When the sample size dictated by the standard is impractical (e.g., only 5 flight-qualified units exist for a satellite program), several strategies are available: ① Switch to a sequential plan which reduces average sample size by 30-50%; ② Use Bayesian methods to incorporate prior data from component-level tests, similar programs, or engineering analysis; ③ Adopt a “pyramid testing” approach — extensive testing at lower assembly levels combined with limited system-level tests. Regardless of the approach, the alternative plan’s OC curve and resulting α/β risks must be clearly communicated and contractually agreed upon with the customer.
❓ Q3: How should p₀ and p₁ be determined in practice?

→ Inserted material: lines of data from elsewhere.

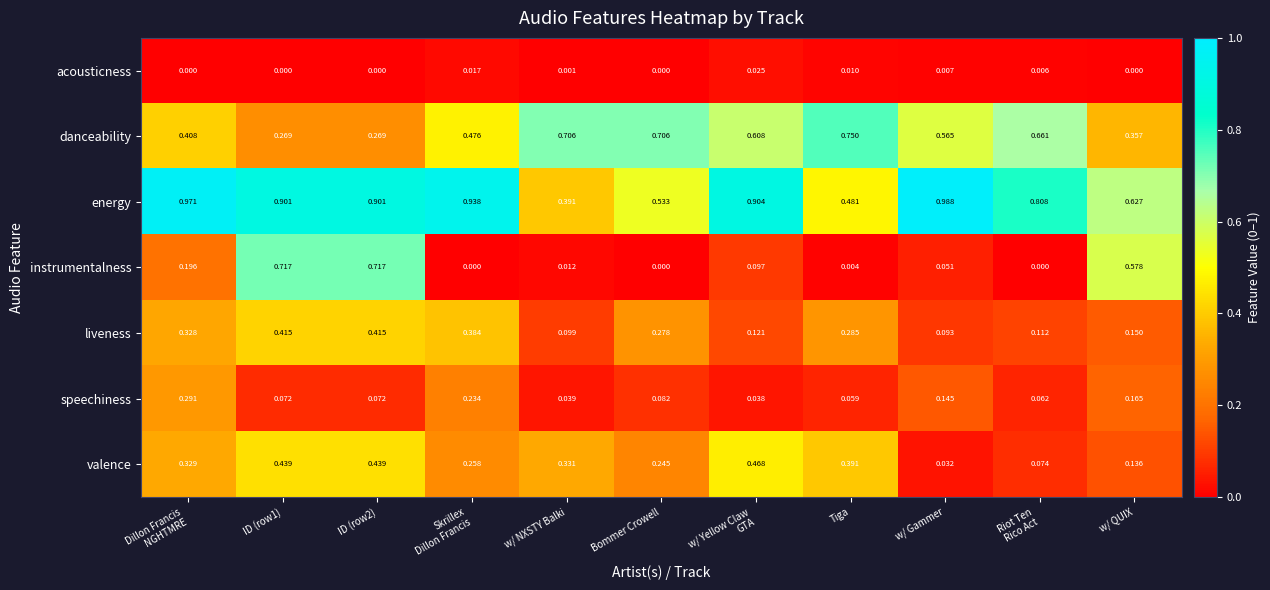

Which series changed the most between Riot Ten
Rico Act and w/ QUIX?

instrumentalness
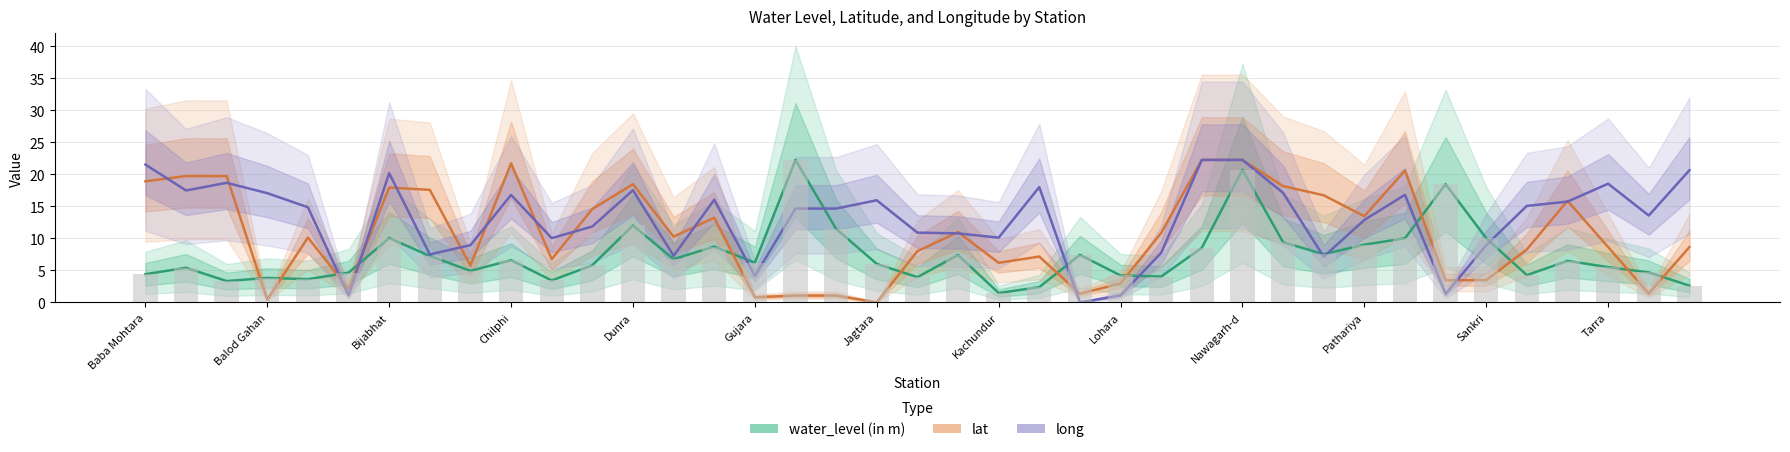

What value does the water_level (in m) series have at Kachundur?

1.4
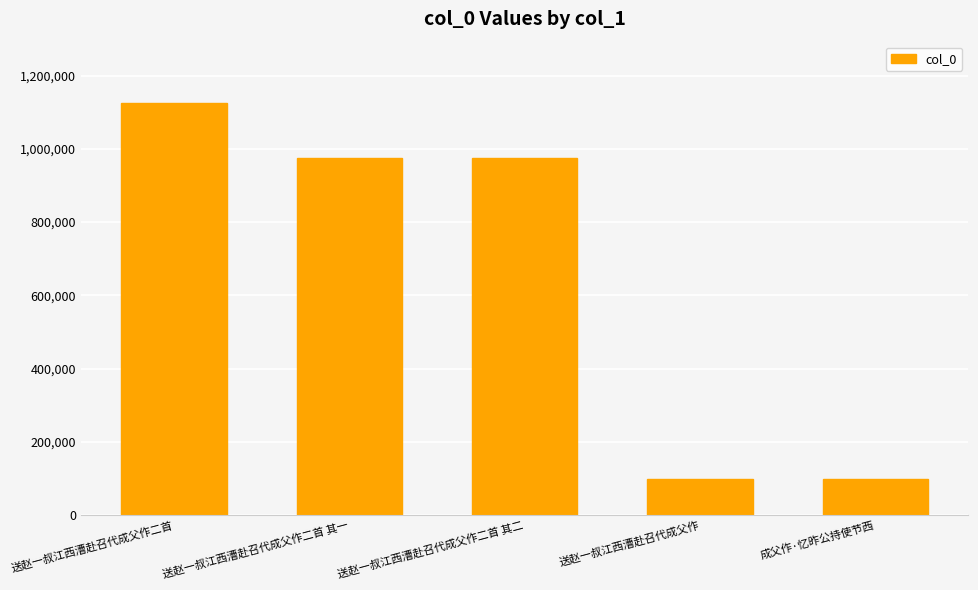

Which has a higher value, 成父作·忆昨公持使节西 or 送赵一叔江西漕赴召代成父作二首 其二?

送赵一叔江西漕赴召代成父作二首 其二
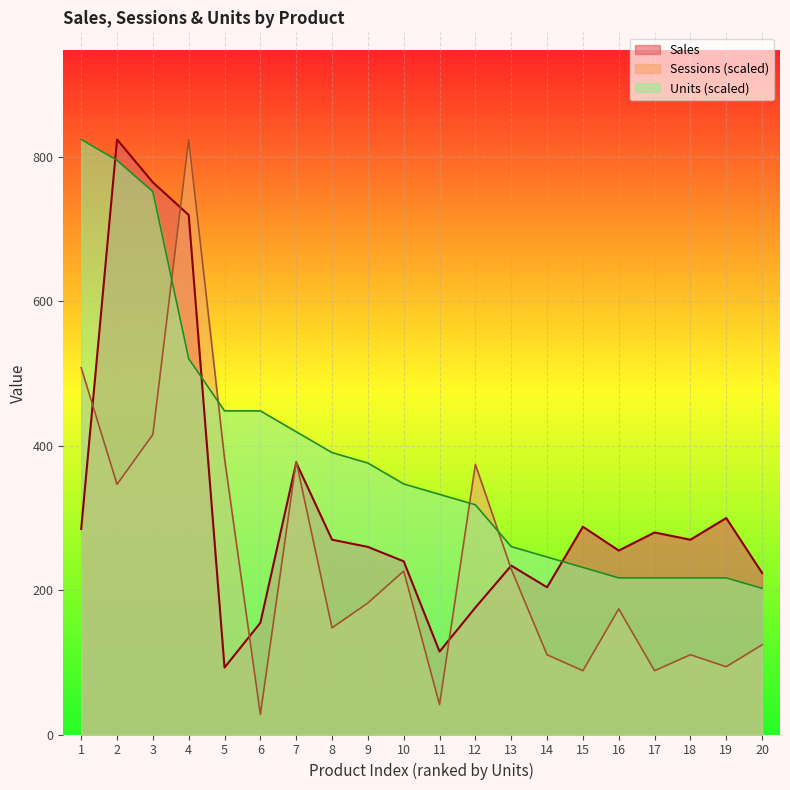

At how many categories does at least one series exceed 377?

8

p₀ is typically the design specification or contract requirement value — the success ratio the producer commits to achieving. p₁ is the minimum acceptable success ratio from the consumer’s perspective, often derived from system safety analysis (FTA, FMEA, PSA), field data from similar systems, or regulatory requirements. The discrimination ratio p₀/p₁ should be selected by balancing technical feasibility against test cost. A good starting point for many industrial applications is p₀/p₁ ≈ 1.1-1.3, adjusted based on risk tolerance and budget constraints.
❓ Q4: How should “partial success” outcomes be handled?
The binomial model underlying IEC 61123 supports only binary outcomes (success/failure). Partial successes must be mapped to one of these two categories before testing begins. If multiple performance parameters must be simultaneously satisfied, use a logical AND — failure in any single parameter triggers classification as “fail.” For applications where graded outcomes are essential, consider supplementing the IEC 61123 approach with MIL-STD-1916 or Bayesian ordinal models. The treatment of ambiguous outcomes is the most common source of contractual disputes in success-ratio testing — document everything in advance.